DATASET ENTRIES:

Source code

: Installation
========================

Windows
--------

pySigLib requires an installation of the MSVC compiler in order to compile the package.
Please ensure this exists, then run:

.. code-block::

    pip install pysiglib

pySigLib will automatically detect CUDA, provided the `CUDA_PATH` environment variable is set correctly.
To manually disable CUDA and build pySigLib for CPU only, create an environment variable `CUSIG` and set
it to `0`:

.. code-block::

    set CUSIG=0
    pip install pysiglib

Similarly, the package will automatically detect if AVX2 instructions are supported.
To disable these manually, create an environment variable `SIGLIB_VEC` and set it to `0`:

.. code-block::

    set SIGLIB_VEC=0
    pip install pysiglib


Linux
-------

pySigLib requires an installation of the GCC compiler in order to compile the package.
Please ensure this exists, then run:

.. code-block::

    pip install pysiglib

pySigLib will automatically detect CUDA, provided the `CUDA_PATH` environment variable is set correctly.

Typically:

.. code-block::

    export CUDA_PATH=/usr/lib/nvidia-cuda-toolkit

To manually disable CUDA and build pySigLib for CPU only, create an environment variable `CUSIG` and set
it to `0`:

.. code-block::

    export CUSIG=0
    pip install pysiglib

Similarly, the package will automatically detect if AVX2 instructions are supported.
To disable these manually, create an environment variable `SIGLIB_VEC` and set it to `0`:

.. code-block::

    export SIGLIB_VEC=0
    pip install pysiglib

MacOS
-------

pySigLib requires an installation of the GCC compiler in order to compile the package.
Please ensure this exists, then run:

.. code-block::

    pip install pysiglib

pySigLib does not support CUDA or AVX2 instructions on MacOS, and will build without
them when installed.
* * *
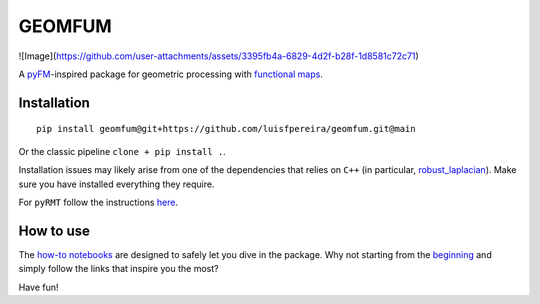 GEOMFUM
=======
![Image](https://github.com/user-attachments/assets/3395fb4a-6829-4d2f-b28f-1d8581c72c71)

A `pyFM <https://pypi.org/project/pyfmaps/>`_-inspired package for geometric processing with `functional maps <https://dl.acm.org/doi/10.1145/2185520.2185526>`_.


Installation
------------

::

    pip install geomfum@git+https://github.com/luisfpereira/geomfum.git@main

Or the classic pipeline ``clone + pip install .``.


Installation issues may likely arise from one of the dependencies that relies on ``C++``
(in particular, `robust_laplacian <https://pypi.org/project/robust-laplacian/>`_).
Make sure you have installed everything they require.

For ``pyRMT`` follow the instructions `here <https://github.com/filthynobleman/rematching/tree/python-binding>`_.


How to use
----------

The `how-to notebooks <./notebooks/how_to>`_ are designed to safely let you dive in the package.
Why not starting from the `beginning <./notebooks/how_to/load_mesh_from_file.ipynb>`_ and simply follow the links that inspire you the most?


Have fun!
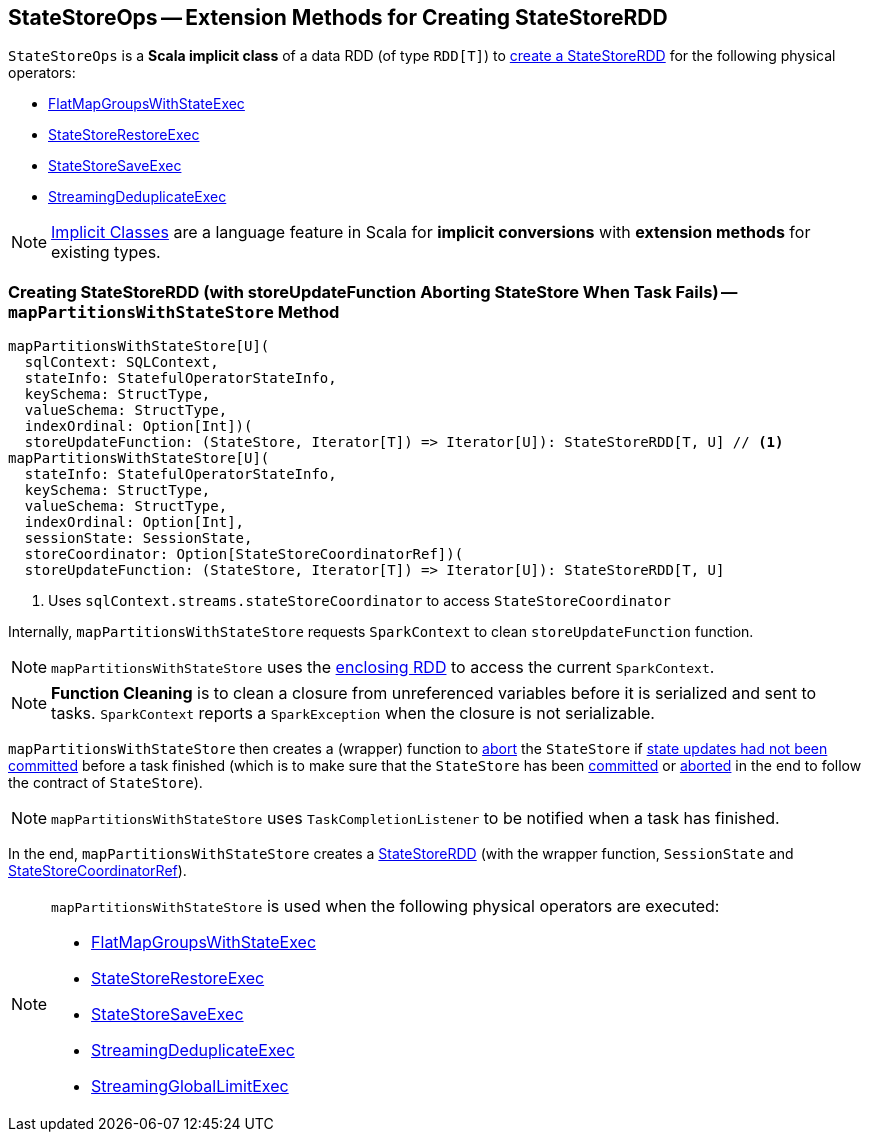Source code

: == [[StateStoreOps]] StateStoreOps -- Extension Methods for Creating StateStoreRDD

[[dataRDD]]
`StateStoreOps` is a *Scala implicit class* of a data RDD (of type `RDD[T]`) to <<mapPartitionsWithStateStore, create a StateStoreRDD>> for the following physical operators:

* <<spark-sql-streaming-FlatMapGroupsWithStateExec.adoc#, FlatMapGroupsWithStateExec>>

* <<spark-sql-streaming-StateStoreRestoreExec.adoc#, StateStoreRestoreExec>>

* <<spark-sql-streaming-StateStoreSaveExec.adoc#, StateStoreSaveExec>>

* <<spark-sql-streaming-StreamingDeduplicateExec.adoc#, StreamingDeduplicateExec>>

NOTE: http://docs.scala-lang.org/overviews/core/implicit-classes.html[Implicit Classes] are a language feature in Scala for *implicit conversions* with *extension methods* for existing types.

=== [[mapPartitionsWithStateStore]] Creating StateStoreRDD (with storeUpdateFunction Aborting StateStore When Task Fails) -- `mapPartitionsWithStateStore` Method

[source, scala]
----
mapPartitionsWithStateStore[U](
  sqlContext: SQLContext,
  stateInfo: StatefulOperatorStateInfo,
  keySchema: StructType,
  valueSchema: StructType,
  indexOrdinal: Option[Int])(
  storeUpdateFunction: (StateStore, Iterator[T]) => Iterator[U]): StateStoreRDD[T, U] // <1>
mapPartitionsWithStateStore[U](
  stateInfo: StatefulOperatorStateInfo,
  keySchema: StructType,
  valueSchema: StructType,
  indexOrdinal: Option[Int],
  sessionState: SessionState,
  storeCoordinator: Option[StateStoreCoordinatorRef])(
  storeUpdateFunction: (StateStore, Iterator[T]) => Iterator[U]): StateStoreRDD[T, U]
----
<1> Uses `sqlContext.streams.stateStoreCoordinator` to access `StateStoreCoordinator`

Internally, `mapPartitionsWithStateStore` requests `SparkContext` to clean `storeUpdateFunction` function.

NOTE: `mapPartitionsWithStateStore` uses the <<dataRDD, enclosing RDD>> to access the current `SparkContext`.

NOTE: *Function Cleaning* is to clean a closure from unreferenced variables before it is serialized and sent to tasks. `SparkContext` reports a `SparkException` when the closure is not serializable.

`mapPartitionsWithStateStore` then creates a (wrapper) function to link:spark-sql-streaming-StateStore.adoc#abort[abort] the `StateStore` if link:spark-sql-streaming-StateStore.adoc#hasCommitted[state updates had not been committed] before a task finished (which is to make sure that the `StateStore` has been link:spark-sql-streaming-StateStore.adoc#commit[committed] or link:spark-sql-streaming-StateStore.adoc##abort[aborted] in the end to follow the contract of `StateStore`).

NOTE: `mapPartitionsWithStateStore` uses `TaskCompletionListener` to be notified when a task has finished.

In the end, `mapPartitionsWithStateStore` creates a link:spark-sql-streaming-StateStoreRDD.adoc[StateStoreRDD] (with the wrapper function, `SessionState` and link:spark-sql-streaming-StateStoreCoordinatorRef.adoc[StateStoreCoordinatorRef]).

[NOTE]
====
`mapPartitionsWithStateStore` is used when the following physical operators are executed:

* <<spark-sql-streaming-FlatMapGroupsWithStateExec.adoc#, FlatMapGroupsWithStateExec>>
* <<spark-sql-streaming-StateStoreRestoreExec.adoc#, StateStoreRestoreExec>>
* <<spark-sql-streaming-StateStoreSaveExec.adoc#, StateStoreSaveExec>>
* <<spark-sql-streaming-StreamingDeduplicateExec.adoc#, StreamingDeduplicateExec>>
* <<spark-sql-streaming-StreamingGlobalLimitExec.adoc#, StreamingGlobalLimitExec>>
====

WRITTEN TASK:
Scan the listing for "SessionState" and copy out each line that has it.

TASK RESULT:
  sessionState: SessionState,
In the end, `mapPartitionsWithStateStore` creates a link:spark-sql-streaming-StateStoreRDD.adoc[StateStoreRDD] (with the wrapper function, `SessionState` and link:spark-sql-streaming-StateStoreCoordinatorRef.adoc[StateStoreCoordinatorRef]).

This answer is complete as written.